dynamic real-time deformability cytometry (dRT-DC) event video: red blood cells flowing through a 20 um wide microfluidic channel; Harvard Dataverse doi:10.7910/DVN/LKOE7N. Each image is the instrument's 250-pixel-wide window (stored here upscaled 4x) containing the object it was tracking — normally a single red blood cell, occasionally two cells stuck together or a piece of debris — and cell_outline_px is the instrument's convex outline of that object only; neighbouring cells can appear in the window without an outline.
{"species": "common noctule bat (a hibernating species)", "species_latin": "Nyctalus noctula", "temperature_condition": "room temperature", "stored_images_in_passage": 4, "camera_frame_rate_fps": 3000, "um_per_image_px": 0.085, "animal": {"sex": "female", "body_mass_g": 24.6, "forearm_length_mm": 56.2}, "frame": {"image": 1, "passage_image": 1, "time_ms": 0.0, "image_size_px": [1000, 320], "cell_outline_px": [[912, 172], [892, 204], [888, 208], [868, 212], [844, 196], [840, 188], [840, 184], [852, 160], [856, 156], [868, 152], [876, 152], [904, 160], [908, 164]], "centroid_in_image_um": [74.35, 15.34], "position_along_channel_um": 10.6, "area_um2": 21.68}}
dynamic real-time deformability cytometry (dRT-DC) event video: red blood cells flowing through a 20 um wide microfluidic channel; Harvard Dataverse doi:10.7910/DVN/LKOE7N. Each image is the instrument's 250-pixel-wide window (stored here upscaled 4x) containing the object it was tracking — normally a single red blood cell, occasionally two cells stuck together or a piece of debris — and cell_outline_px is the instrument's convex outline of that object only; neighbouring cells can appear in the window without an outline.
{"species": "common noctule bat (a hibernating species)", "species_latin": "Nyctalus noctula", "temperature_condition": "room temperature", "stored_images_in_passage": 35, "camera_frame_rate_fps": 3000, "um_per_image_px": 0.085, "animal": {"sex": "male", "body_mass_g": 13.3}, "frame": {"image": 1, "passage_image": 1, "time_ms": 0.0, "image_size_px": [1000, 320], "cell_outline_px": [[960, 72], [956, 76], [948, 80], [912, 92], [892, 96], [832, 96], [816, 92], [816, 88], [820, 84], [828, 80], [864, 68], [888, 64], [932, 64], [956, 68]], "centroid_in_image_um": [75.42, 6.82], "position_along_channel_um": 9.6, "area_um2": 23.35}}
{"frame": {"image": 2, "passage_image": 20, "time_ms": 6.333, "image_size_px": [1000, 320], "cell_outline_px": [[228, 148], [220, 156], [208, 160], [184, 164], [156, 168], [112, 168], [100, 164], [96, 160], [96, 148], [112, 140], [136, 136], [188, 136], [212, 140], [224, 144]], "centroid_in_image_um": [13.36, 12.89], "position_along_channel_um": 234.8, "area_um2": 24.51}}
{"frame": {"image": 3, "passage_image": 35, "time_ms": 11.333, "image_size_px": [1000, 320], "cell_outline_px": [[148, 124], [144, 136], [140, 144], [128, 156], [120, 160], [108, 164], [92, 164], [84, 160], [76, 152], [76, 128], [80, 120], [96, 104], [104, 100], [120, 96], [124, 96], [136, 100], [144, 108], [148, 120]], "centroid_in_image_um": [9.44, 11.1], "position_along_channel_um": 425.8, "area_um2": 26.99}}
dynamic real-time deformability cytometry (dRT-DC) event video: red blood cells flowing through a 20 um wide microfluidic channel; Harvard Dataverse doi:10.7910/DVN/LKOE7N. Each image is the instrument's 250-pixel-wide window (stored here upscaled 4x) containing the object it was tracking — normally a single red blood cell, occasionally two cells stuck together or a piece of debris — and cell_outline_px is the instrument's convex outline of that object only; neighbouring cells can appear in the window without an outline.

++++

What is asked – From the listing above, reproduce all the lines exactly.

Full answer –
dynamic real-time deformability cytometry (dRT-DC) event video: red blood cells flowing through a 20 um wide microfluidic channel; Harvard Dataverse doi:10.7910/DVN/LKOE7N. Each image is the instrument's 250-pixel-wide window (stored here upscaled 4x) containing the object it was tracking — normally a single red blood cell, occasionally two cells stuck together or a piece of debris — and cell_outline_px is the instrument's convex outline of that object only; neighbouring cells can appear in the window without an outline.
{"species": "common noctule bat (a hibernating species)", "species_latin": "Nyctalus noctula", "temperature_condition": "room temperature", "stored_images_in_passage": 4, "camera_frame_rate_fps": 3000, "um_per_image_px": 0.085, "animal": {"sex": "female", "body_mass_g": 24.6, "forearm_length_mm": 56.2}, "frame": {"image": 1, "passage_image": 1, "time_ms": 0.0, "image_size_px": [1000, 320], "cell_outline_px": [[912, 172], [892, 204], [888, 208], [868, 212], [844, 196], [840, 188], [840, 184], [852, 160], [856, 156], [868, 152], [876, 152], [904, 160], [908, 164]], "centroid_in_image_um": [74.35, 15.34], "position_along_channel_um": 10.6, "area_um2": 21.68}}
dynamic real-time deformability cytometry (dRT-DC) event video: red blood cells flowing through a 20 um wide microfluidic channel; Harvard Dataverse doi:10.7910/DVN/LKOE7N. Each image is the instrument's 250-pixel-wide window (stored here upscaled 4x) containing the object it was tracking — normally a single red blood cell, occasionally two cells stuck together or a piece of debris — and cell_outline_px is the instrument's convex outline of that object only; neighbouring cells can appear in the window without an outline.
{"species": "common noctule bat (a hibernating species)", "species_latin": "Nyctalus noctula", "temperature_condition": "room temperature", "stored_images_in_passage": 35, "camera_frame_rate_fps": 3000, "um_per_image_px": 0.085, "animal": {"sex": "male", "body_mass_g": 13.3}, "frame": {"image": 1, "passage_image": 1, "time_ms": 0.0, "image_size_px": [1000, 320], "cell_outline_px": [[960, 72], [956, 76], [948, 80], [912, 92], [892, 96], [832, 96], [816, 92], [816, 88], [820, 84], [828, 80], [864, 68], [888, 64], [932, 64], [956, 68]], "centroid_in_image_um": [75.42, 6.82], "position_along_channel_um": 9.6, "area_um2": 23.35}}
{"frame": {"image": 2, "passage_image": 20, "time_ms": 6.333, "image_size_px": [1000, 320], "cell_outline_px": [[228, 148], [220, 156], [208, 160], [184, 164], [156, 168], [112, 168], [100, 164], [96, 160], [96, 148], [112, 140], [136, 136], [188, 136], [212, 140], [224, 144]], "centroid_in_image_um": [13.36, 12.89], "position_along_channel_um": 234.8, "area_um2": 24.51}}
{"frame": {"image": 3, "passage_image": 35, "time_ms": 11.333, "image_size_px": [1000, 320], "cell_outline_px": [[148, 124], [144, 136], [140, 144], [128, 156], [120, 160], [108, 164], [92, 164], [84, 160], [76, 152], [76, 128], [80, 120], [96, 104], [104, 100], [120, 96], [124, 96], [136, 100], [144, 108], [148, 120]], "centroid_in_image_um": [9.44, 11.1], "position_along_channel_um": 425.8, "area_um2": 26.99}}
dynamic real-time deformability cytometry (dRT-DC) event video: red blood cells flowing through a 20 um wide microfluidic channel; Harvard Dataverse doi:10.7910/DVN/LKOE7N. Each image is the instrument's 250-pixel-wide window (stored here upscaled 4x) containing the object it was tracking — normally a single red blood cell, occasionally two cells stuck together or a piece of debris — and cell_outline_px is the instrument's convex outline of that object only; neighbouring cells can appear in the window without an outline.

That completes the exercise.